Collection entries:
——

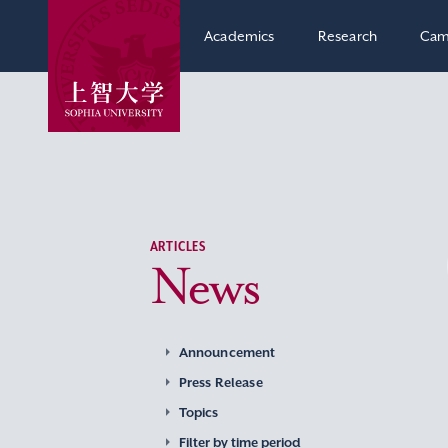
Academics
Research
Cam
ARTICLES
News
Announcement
Press Release
Topics
Filter by time period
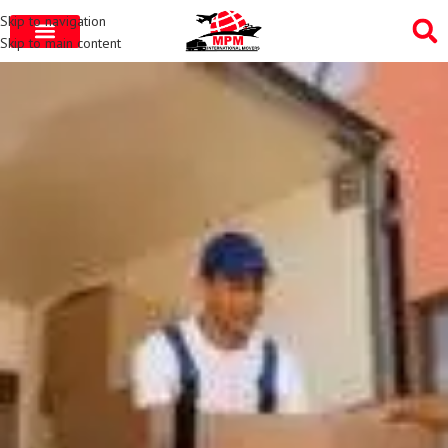
Skip to navigation
Skip to main content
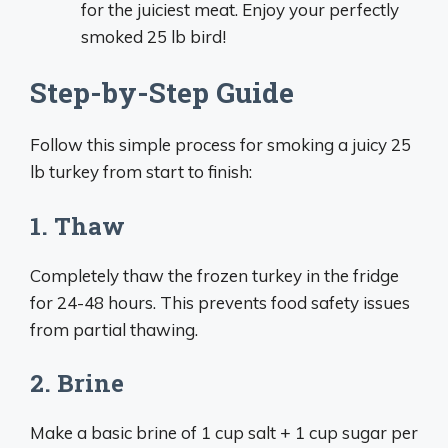
for the juiciest meat. Enjoy your perfectly
smoked 25 lb bird!
Step-by-Step Guide
Follow this simple process for smoking a juicy 25
lb turkey from start to finish:
1. Thaw
Completely thaw the frozen turkey in the fridge
for 24-48 hours. This prevents food safety issues
from partial thawing.
2. Brine
Make a basic brine of 1 cup salt + 1 cup sugar per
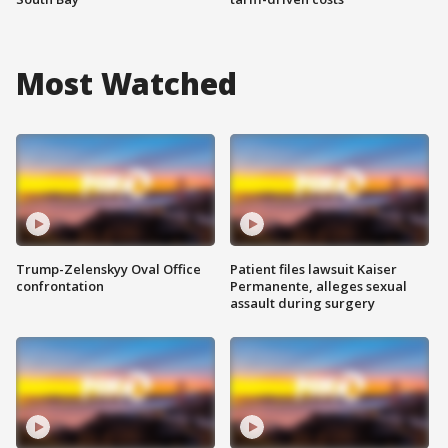
Most Watched
Trump-Zelenskyy Oval Office
Patient files lawsuit Kaiser
confrontation
Permanente, alleges sexual
assault during surgery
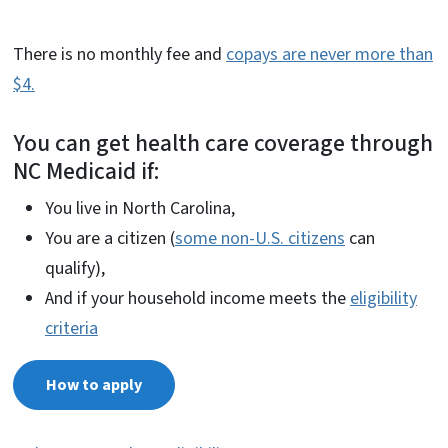
There is no monthly fee and
copays are never more than
$4.
You can get health care coverage through
NC Medicaid if:
You live in North Carolina,
You are a citizen (
some non-U.S. citizens
can
qualify),
And if your household income meets the
eligibility
criteria
How to apply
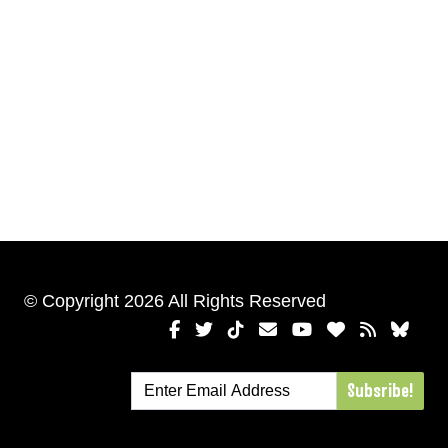
© Copyright 2026 All Rights Reserved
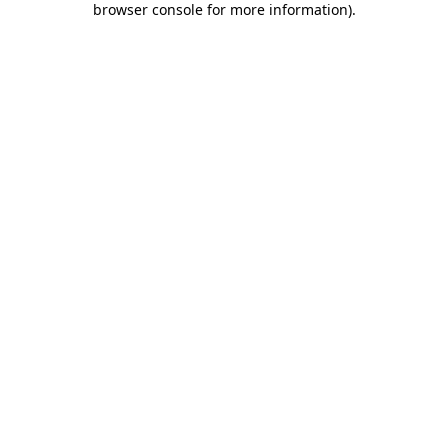
browser console for more information)
.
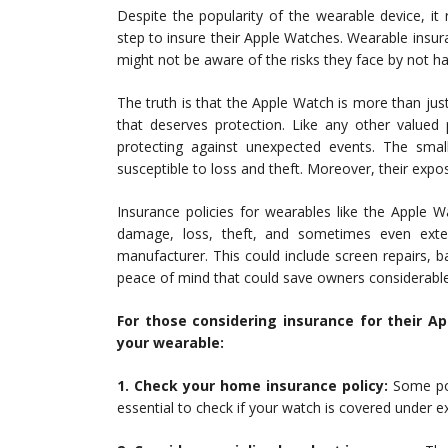
Despite the popularity of the wearable device, 
step to insure their Apple Watches. Wearable insur
might not be aware of the risks they face by not h
The truth is that the Apple Watch is more than just
that deserves protection. Like any other valued 
protecting against unexpected events. The small
susceptible to loss and theft. Moreover, their exp
Insurance policies for wearables like the Apple W
damage, loss, theft, and sometimes even exte
manufacturer. This could include screen repairs, b
peace of mind that could save owners considerabl
For those considering insurance for their A
your wearable:
1. Check your home insurance policy:
Some poli
essential to check if your watch is covered under e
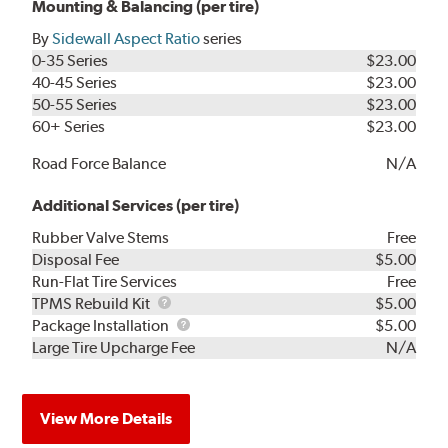
Mounting & Balancing (per tire)
By
Sidewall Aspect Ratio
series
0-35 Series
$23.00
40-45 Series
$23.00
50-55 Series
$23.00
60+ Series
$23.00
Road Force Balance
N/A
Additional Services (per tire)
Rubber Valve Stems
Free
Disposal Fee
$5.00
Run-Flat Tire Services
Free
TPMS
TPMS Rebuild Kit
$5.00
Rebuild
Package
Package Installation
$5.00
Kit
Installation
Large Tire Upcharge Fee
N/A
View More Details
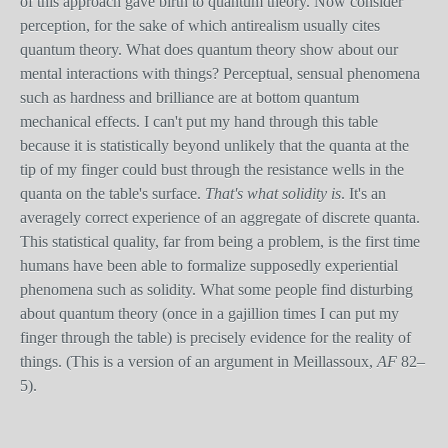
of this approach gave birth to quantum theory. Now consider
perception, for the sake of which antirealism usually cites
quantum theory. What does quantum theory show about our
mental interactions with things? Perceptual, sensual phenomena
such as hardness and brilliance are at bottom quantum
mechanical effects. I can't put my hand through this table
because it is statistically beyond unlikely that the quanta at the
tip of my finger could bust through the resistance wells in the
quanta on the table's surface.
That's what solidity is
. It's an
averagely correct experience of an aggregate of discrete quanta.
This statistical quality, far from being a problem, is the first time
humans have been able to formalize supposedly experiential
phenomena such as solidity. What some people find disturbing
about quantum theory (once in a gajillion times I can put my
finger through the table) is precisely evidence for the reality of
things. (This is a version of an argument in Meillassoux,
AF
82–
5).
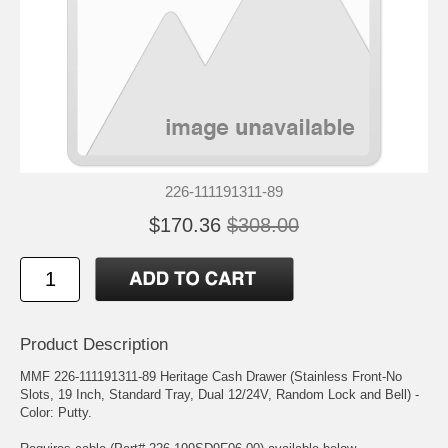
226-111191311-89
$170.36
$308.00
Product Description
MMF 226-111191311-89 Heritage Cash Drawer (Stainless Front-No
Slots, 19 Inch, Standard Tray, Dual 12/24V, Random Lock and Bell) -
Color: Putty.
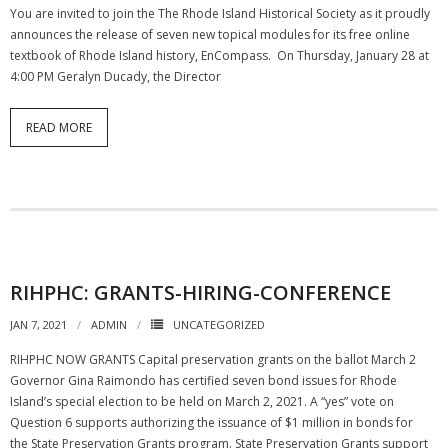
You are invited to join the The Rhode Island Historical Society as it proudly
announces the release of seven new topical modules for its free online
textbook of Rhode Island history, EnCompass. On Thursday, January 28 at
4:00 PM Geralyn Ducady, the Director
READ MORE
RIHPHC: GRANTS-HIRING-CONFERENCE
JAN 7, 2021
ADMIN
UNCATEGORIZED
RIHPHC NOW GRANTS Capital preservation grants on the ballot March 2
Governor Gina Raimondo has certified seven bond issues for Rhode
Island’s special election to be held on March 2, 2021. A “yes” vote on
Question 6 supports authorizing the issuance of $1 million in bonds for
the State Preservation Grants program. State Preservation Grants support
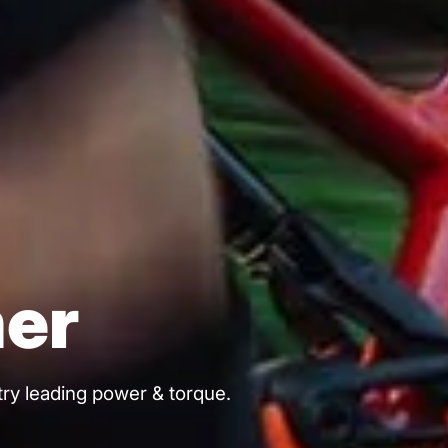
er
stry leading power & torque.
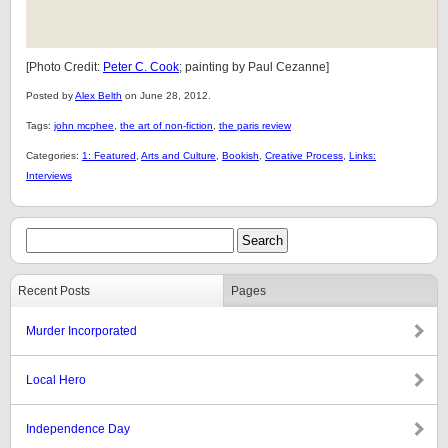
[Photo Credit:
Peter C. Cook
; painting by Paul Cezanne]
Posted by
Alex Belth
on June 28, 2012.
Tags:
john mcphee
,
the art of non-fiction
,
the paris review
Categories:
1: Featured
,
Arts and Culture
,
Bookish
,
Creative Process
,
Links:
Interviews
Recent Posts
Pages
Murder Incorporated
Local Hero
Independence Day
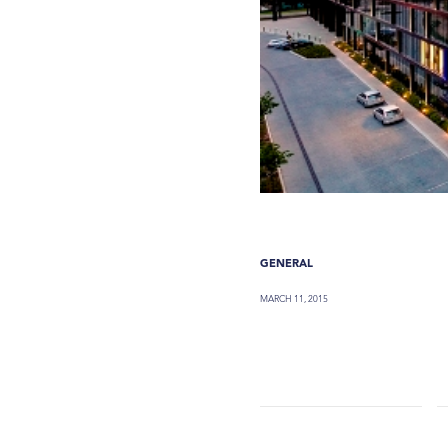
GENERAL
MARCH 11, 2015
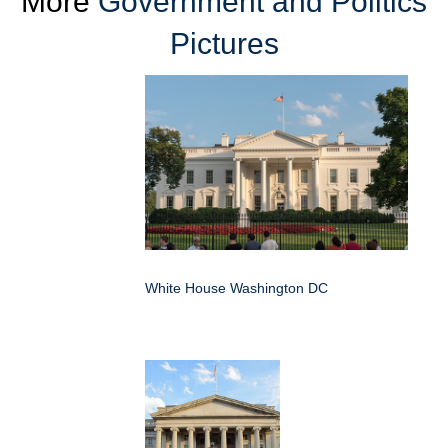
More
Government and Politics
Pictures
White House Washington DC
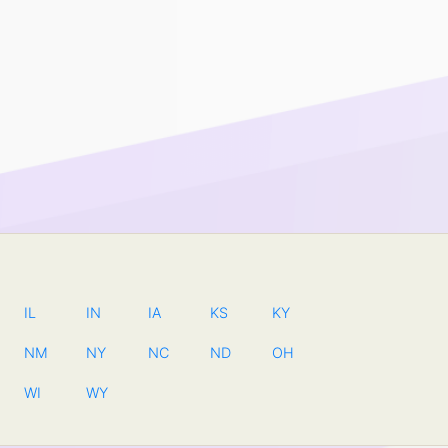
IL
IN
IA
KS
KY
NM
NY
NC
ND
OH
WI
WY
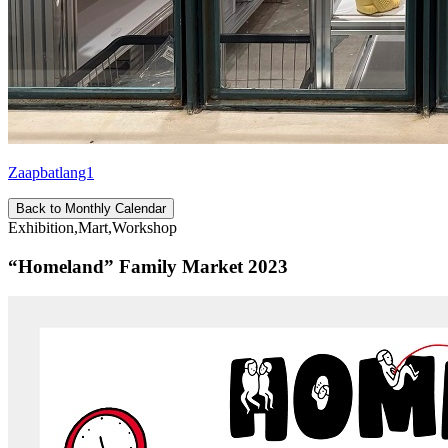
Zaapbatlang1
Back to Monthly Calendar
Exhibition,Mart,Workshop
“Homeland” Family Market 2023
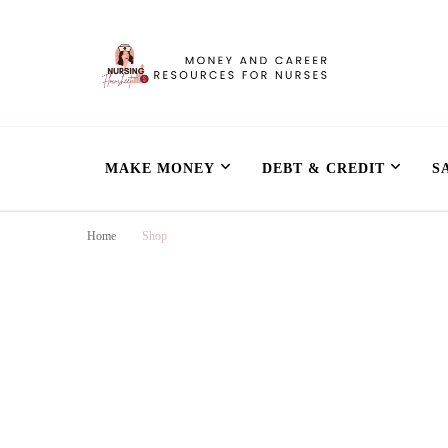
Nursing Flowshe
learn how to build wealth as a nurse
MAKE MONEY
DEBT & CREDIT
S
Home
Shop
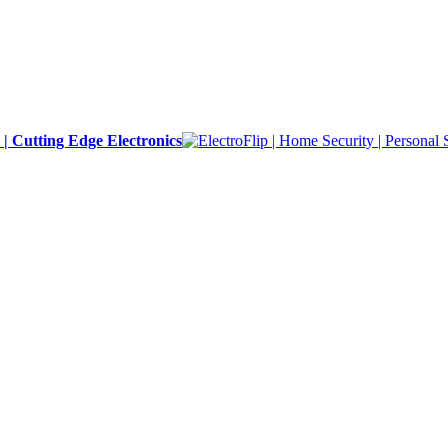
y | Cutting Edge Electronics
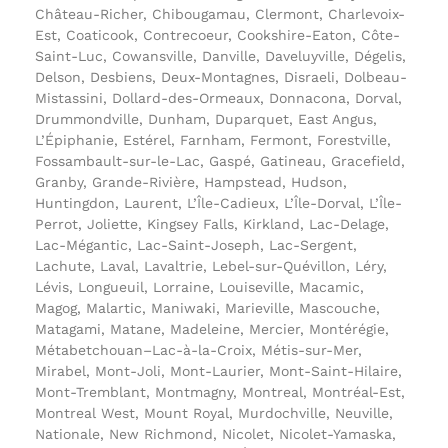
Château-Richer, Chibougamau, Clermont, Charlevoix-
Est, Coaticook, Contrecoeur, Cookshire-Eaton, Côte-
Saint-Luc, Cowansville, Danville, Daveluyville, Dégelis,
Delson, Desbiens, Deux-Montagnes, Disraeli, Dolbeau-
Mistassini, Dollard-des-Ormeaux, Donnacona, Dorval,
Drummondville, Dunham, Duparquet, East Angus,
L’Épiphanie, Estérel, Farnham, Fermont, Forestville,
Fossambault-sur-le-Lac, Gaspé, Gatineau, Gracefield,
Granby, Grande-Rivière, Hampstead, Hudson,
Huntingdon, Laurent, L’Île-Cadieux, L’Île-Dorval, L’Île-
Perrot, Joliette, Kingsey Falls, Kirkland, Lac-Delage,
Lac-Mégantic, Lac-Saint-Joseph, Lac-Sergent,
Lachute, Laval, Lavaltrie, Lebel-sur-Quévillon, Léry,
Lévis, Longueuil, Lorraine, Louiseville, Macamic,
Magog, Malartic, Maniwaki, Marieville, Mascouche,
Matagami, Matane, Madeleine, Mercier, Montérégie,
Métabetchouan–Lac-à-la-Croix, Métis-sur-Mer,
Mirabel, Mont-Joli, Mont-Laurier, Mont-Saint-Hilaire,
Mont-Tremblant, Montmagny, Montreal, Montréal-Est,
Montreal West, Mount Royal, Murdochville, Neuville,
Nationale, New Richmond, Nicolet, Nicolet-Yamaska,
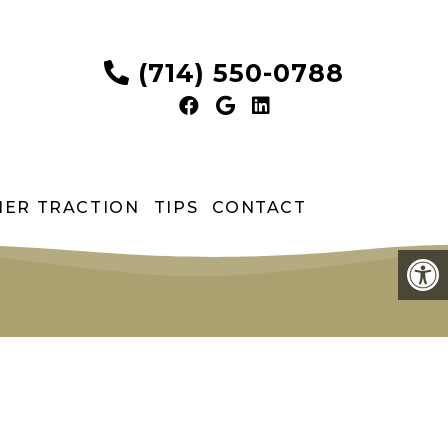
(714) 550-0788
HER TRACTION
TIPS
CONTACT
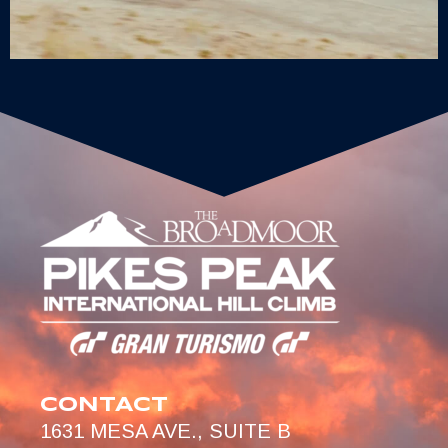
CONTACT
1631 MESA AVE., SUITE B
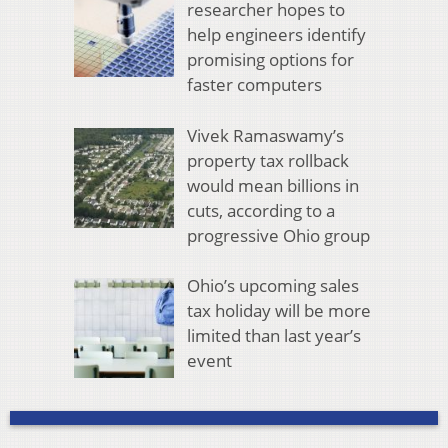
researcher hopes to
help engineers identify
promising options for
faster computers
Vivek Ramaswamy’s
property tax rollback
would mean billions in
cuts, according to a
progressive Ohio group
Ohio’s upcoming sales
tax holiday will be more
limited than last year’s
event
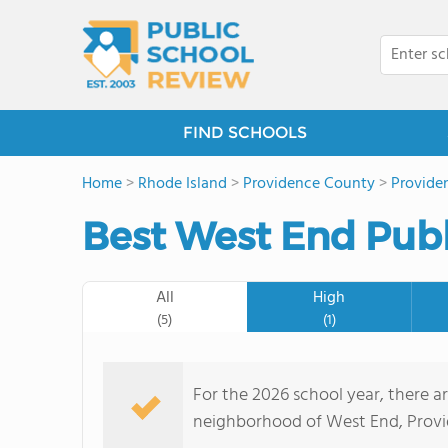
FIND SCHOOLS
Home
>
Rhode Island
>
Providence County
>
Provide
Best West End Publ
All
High
(5)
(1)
For the 2026 school year, there ar
neighborhood of West End, Provid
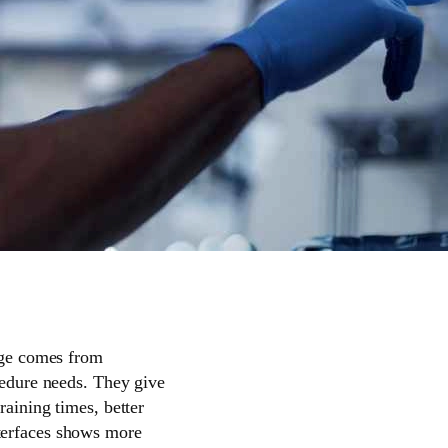
ange comes from
ocedure needs. They give
raining times, better
nterfaces shows more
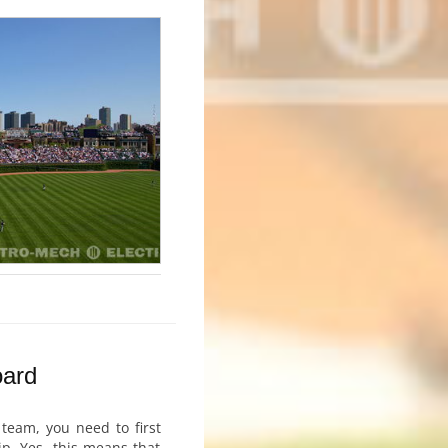
oard
 team, you need to first
p. Yes, this means that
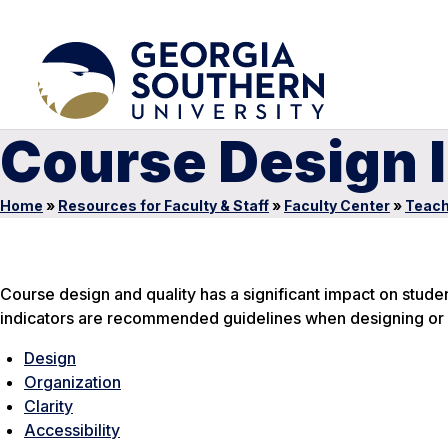
Course Design 
Home
»
Resources for Faculty & Staff
»
Faculty Center
»
Teach
Course design and quality has a significant impact on stude
indicators are recommended guidelines when designing or 
Design
Organization
Clarity
Accessibility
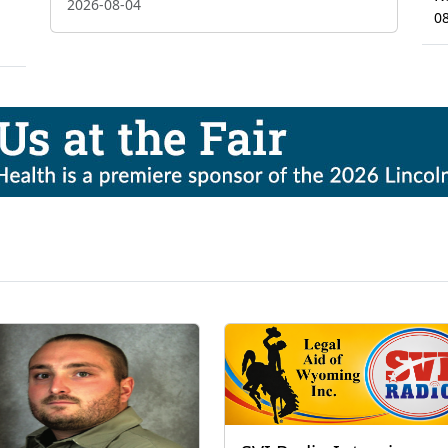
2026-08-04
0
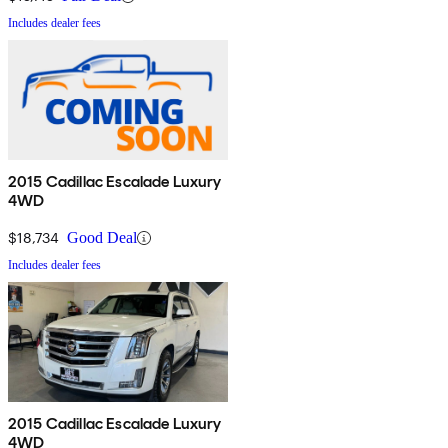
Includes dealer fees
2015 Cadillac Escalade Luxury
4WD
$18,734
Good Deal
Includes dealer fees
2015 Cadillac Escalade Luxury
4WD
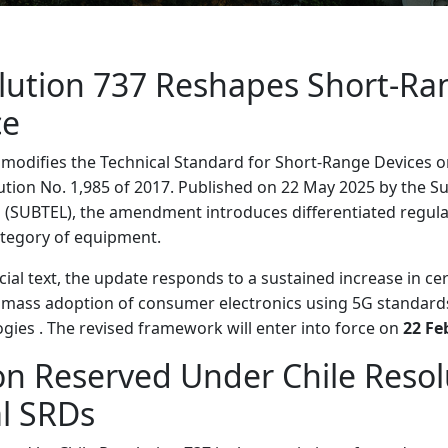
olution 737 Reshapes Short-Ra
ce
 modifies the Technical Standard for Short-Range Devices o
ion No. 1,985 of 2017. Published on 22 May 2025 by the Su
(SUBTEL), the amendment introduces differentiated regul
tegory of equipment.
cial text, the update responds to a sustained increase in cer
e mass adoption of consumer electronics using 5G standards
ogies . The revised framework will enter into force on
22 Fe
ion Reserved Under Chile Reso
al SRDs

——

**WHAT THE TASK REQUIRES:**
In the data above, start at the line holding "Independence Day" and stop after the line holding "Nursing Flowshe"; write out those lines exactly, without pictures.

**YOUR SOLUTION:**
Independence Day
GENERAL
MARCH 11, 2015
More
Government and Politics
Pictures
White House Washington DC
IL
IN
IA
KS
KY
NM
NY
NC
ND
OH
WI
WY
Zaapbatlang1
Back to Monthly Calendar
Exhibition,Mart,Workshop
“Homeland” Family Market 2023
Nursing Flowshe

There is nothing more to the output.